[EXCERPTED PASSAGE]

BEGIN

Neutral citation: [2023] KEELC 15755 (KLR)

Republic of Kenya

In the Environment and Land Court at Makueni

Judicial Review Application E010 of 2021

TW Murigi, J

February 15, 2023

IN THE MATTER OF DECISION TO REVOKE DEVELOPMENT PERMISSION DATED 13TH OF OCTOBER 2021 & ENFORCEMENT NOTICE DATED 19TH OF OCTOBER 2021 BY COUNTY EXECUTIVE COMMITTEE MEMBER-LANDS, URBAN DEVELOPMENT, ENVIRONMENT AND CLIMATE CHANGE- GOVERNMENT OF MAKUENI COUNTYU

Between

Republic

Applicant

and

County Executive Committee Member (Lands, Urban Development, Environment And Climate Change Government Of Makueni County

1st Respondent

Government Of Makueni County

2nd Respondent

and

Highway Holdings Ltd

Exparte Applicant

Judgment

1. By a notice of motion dated January 21, 2022 brought pursuant to the provisions of order 53 rule 3 of the Civil Procedure Rules and section 8 and 9 of the Law Reform Act cap 26 Laws of Kenya and all other enabling provisions of the law, the applicant seeks the following orders:-1)That an order ofcertiorarido issue to bring to this court for purposes of being quashed the decision by the 1st respondent in his official capacity as an employee, officer and agent of the 2nd respondent made or contained in the letters dated October 13, 2021 reference MCC/LUDECC/Aprrovals/Vol4/190/56 titled revocation of development permission and October 19, 2021 titled enforcement notice.2)The respondents do meet the costs of this application.

2. The application is premised on the grounds appearing on its face together with the statutory statement and verifying affidavit of the ex parte applicant sworn on even date.

3. A summary of the grounds, the statutory statement and the averments is that the ex parteapplicant is the owner of land parcel No Makueni/Unoa/2424. That vide a letter dated February 24, 2021, the 1st respondent was upon application granted the ex parte applicant approval to develop its property. That on November 30, 2021 the employees of the 2nd respondent proceeded to the site to demolish his property in enforcement of the letter dated October 13, 2021 revoking the development permission and the enforcement notice dated October 19, 2021. The ex-parte applicant averred that he was never served with the letters dated 13th and October 19, 2021. He further averred that he became aware of the 1st respondent’s decision contained in the letter dated October 13, 2021 when the 2nd respondent went to the site to enforce the decision.

4. He further averred that the 1st respondent’s decision contained in the two letters adversely affects his right to fair hearing in that:-i.The 1st respondent took the decision without giving the ex parte applicant an opportunity to state its case. That the decision revoking the permission granted to the applicant was taken on October 13, 2021 and the applicant was never notified of the same or given an opportunity to state his case. That the 1st respondent decision revoking the permission granted to the applicant is null and void as it offends the rules of natural justice and the Fair Administrative Action Act 2016. ii.The administrative action was taken with an ulterior motive calculated to prejudice the legal rights of the applicant since he was not given an opportunity to be heard or notified of the decision thereof. That he was not served with the decision and became aware of the same when the 1st respondent visited the construction site to demolish the development.iii.The administrative decision was made in bad faith as the respondents ignored the rules of natural justice and the provisions of the Fair Administrative Actand the Physical and Land Use Planning Act.iv.The administrative decision is unreasonable because it offends the rules of natural justice and the clear provisions of the law.v.The administrative decision violates the ex parte applicant’s legitimate expectation that the respondents should comply with the rules of natural justice and the clear provisions of the law which was not the case.vi.That the decision is unfair since it was made in violation of the rules of natural justice and the clear provisions of the law.

END

[INFORMATION SUPPLIED]

BEGIN

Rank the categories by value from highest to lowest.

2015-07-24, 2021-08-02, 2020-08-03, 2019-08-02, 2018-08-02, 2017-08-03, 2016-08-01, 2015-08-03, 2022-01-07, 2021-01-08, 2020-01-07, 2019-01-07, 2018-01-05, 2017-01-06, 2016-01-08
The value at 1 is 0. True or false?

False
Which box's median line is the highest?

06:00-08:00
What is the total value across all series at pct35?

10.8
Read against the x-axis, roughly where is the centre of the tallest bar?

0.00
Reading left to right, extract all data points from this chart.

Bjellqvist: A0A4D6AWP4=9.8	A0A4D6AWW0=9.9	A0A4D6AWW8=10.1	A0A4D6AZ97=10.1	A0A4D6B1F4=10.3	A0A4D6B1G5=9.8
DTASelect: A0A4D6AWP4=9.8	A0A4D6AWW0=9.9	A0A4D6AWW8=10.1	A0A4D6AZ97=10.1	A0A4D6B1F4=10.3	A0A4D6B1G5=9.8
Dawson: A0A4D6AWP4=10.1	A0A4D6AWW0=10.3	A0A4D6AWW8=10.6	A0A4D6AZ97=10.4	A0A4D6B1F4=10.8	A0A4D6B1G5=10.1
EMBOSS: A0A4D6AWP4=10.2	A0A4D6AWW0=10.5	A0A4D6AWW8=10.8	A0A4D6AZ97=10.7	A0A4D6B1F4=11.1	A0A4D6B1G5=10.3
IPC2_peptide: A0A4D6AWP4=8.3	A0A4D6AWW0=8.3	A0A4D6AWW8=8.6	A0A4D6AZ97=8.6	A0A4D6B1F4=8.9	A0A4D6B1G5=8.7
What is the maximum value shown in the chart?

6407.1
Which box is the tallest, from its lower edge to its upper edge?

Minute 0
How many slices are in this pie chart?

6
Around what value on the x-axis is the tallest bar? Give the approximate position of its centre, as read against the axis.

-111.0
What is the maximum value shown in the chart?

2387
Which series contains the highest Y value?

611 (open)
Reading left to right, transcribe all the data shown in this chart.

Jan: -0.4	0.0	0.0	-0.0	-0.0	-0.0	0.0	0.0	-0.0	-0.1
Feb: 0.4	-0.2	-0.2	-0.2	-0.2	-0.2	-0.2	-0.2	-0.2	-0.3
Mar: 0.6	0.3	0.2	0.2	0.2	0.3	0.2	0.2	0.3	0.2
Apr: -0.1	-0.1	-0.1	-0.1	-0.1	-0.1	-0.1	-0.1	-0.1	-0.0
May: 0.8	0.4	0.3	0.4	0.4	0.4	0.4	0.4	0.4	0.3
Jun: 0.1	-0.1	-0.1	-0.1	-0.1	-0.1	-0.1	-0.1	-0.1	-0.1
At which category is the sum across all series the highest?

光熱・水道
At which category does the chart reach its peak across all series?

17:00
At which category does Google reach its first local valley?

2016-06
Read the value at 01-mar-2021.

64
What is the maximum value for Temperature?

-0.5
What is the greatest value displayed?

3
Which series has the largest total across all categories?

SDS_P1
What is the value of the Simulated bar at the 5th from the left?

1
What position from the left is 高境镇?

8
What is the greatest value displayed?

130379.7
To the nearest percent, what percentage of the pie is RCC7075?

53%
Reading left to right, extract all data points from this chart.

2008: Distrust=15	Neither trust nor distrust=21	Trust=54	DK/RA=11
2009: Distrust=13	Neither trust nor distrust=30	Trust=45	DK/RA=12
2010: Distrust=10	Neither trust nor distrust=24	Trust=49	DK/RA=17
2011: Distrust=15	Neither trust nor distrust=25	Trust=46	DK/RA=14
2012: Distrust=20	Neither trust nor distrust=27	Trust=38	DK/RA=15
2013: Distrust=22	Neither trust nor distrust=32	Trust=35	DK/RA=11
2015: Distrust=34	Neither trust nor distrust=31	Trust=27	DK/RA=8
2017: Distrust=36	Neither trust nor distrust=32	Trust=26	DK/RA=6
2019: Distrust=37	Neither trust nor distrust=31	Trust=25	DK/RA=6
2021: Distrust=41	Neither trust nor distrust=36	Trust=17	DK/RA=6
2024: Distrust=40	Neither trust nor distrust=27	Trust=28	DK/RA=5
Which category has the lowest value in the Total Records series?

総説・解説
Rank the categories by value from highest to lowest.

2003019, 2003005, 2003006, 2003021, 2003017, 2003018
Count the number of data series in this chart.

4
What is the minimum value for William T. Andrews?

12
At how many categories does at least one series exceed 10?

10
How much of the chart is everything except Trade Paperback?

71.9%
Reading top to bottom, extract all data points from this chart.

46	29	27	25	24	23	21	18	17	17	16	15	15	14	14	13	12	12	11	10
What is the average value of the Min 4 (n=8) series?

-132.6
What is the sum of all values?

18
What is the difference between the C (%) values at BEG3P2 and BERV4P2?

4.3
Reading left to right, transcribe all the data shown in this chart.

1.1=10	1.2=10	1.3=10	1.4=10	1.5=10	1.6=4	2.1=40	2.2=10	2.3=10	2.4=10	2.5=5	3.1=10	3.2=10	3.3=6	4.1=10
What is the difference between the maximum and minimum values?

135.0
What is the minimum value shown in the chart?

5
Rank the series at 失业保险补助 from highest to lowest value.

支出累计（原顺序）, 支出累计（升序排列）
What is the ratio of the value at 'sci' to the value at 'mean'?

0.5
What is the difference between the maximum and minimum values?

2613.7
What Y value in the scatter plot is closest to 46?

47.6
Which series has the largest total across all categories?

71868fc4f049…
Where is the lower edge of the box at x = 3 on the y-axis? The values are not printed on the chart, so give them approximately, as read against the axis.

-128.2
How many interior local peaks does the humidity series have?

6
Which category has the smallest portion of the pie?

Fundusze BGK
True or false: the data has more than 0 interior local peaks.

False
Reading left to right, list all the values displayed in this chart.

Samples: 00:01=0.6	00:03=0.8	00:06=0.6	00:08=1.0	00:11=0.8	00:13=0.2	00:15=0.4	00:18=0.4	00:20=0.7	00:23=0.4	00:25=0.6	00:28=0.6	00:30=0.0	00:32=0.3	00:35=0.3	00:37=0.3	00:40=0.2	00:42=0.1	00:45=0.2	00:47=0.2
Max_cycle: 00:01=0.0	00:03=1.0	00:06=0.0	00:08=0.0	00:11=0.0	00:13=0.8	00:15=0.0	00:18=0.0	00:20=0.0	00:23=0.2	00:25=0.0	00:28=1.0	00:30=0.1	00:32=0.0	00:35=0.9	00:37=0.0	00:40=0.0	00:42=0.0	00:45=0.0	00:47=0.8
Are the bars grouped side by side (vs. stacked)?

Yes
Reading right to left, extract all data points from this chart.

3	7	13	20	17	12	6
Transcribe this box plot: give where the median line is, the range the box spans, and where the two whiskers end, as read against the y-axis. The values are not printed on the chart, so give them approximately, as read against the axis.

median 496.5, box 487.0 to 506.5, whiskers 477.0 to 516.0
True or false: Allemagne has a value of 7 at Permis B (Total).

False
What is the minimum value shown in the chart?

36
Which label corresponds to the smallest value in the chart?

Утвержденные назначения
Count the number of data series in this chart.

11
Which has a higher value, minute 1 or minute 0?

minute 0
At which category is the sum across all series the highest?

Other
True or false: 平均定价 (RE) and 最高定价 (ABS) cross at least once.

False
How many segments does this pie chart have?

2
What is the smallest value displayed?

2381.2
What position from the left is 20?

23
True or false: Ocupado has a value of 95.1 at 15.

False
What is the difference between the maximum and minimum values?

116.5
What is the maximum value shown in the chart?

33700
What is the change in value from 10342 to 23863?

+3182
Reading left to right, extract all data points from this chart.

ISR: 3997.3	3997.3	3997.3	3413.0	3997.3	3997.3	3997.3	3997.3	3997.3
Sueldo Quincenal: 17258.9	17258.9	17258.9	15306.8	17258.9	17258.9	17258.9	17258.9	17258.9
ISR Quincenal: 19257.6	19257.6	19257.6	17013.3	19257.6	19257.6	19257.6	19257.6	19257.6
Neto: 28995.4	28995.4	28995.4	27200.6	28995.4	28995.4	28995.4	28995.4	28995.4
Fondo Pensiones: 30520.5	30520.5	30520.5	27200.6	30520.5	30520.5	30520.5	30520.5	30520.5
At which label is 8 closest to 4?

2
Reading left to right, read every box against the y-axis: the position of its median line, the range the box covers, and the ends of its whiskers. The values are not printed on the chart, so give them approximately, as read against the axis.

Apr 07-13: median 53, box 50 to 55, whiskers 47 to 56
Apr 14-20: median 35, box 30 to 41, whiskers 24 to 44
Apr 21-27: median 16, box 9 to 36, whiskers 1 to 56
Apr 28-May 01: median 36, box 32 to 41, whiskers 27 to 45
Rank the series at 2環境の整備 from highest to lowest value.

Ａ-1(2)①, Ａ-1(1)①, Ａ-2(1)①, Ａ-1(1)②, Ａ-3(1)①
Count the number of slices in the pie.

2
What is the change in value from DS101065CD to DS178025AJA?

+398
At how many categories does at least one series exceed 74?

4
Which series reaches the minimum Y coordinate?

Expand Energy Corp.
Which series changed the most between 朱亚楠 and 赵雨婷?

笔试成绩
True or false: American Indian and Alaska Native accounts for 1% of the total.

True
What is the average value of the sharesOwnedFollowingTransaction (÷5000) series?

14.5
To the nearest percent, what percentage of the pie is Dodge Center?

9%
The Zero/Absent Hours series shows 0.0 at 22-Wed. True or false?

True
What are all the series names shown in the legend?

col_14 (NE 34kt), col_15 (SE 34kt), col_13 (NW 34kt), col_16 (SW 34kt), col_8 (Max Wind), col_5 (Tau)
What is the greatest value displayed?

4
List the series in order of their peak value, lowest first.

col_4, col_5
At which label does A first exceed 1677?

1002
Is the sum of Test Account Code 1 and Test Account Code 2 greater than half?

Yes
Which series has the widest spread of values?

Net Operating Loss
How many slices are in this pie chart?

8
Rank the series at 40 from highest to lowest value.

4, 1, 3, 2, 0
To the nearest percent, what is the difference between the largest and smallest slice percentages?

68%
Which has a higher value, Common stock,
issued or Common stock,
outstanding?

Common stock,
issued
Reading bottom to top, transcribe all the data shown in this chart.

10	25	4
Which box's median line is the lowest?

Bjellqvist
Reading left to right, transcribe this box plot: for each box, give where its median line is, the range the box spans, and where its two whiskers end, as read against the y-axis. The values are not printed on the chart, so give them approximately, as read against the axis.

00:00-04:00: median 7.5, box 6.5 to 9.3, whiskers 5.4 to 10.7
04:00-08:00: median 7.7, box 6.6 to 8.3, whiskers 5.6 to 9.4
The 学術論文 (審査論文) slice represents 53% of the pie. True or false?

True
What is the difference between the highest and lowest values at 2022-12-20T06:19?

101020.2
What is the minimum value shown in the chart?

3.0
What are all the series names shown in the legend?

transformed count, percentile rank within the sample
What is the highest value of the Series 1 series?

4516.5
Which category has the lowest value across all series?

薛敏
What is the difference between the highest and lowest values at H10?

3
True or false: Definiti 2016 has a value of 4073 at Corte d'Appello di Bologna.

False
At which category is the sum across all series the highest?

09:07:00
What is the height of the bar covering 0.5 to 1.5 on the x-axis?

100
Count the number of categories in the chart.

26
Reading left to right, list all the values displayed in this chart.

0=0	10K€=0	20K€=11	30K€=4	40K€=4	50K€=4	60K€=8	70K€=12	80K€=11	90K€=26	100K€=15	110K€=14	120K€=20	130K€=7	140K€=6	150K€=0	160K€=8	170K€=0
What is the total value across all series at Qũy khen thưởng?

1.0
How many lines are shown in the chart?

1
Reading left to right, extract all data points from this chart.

END

[EXERCISE INSTRUCTIONS]
• a. Say whether each statement below agrees with the judgment excerpt. Answer yes or no for each, and quote the deciding words of the text exactly.
(i) The notice of motion is dated January 21, 2022.
(ii) Employees of the 2nd respondent went to the site on November 30, 2021.
(iii) The ex parte applicant received approval to develop its property by a letter dated March 24, 2021.
• b. Rewrite the part of the judgment excerpt that opens with the words containing "3. A summary" and closes with "enforce the decision.", swapping "employees" for "officers".

[TASK SOLUTIONS]
• a.
(i) Yes: "By a notice of motion dated January 21, 2022"
(ii) Yes: "That on November 30, 2021 the employees of the 2nd respondent proceeded to the site to demolish his property"
(iii) No: "That vide a letter dated February 24, 2021, the 1st respondent was upon application granted the ex parte applicant approval to develop its property."

• b.
3. A summary of the grounds, the statutory statement and the averments is that the ex parteapplicant is the owner of land parcel No Makueni/Unoa/2424. That vide a letter dated February 24, 2021, the 1st respondent was upon application granted the ex parte applicant approval to develop its property. That on November 30, 2021 the officers of the 2nd respondent proceeded to the site to demolish his property in enforcement of the letter dated October 13, 2021 revoking the development permission and the enforcement notice dated October 19, 2021. The ex-parte applicant averred that he was never served with the letters dated 13th and October 19, 2021. He further averred that he became aware of the 1st respondent’s decision contained in the letter dated October 13, 2021 when the 2nd respondent went to the site to enforce the decision.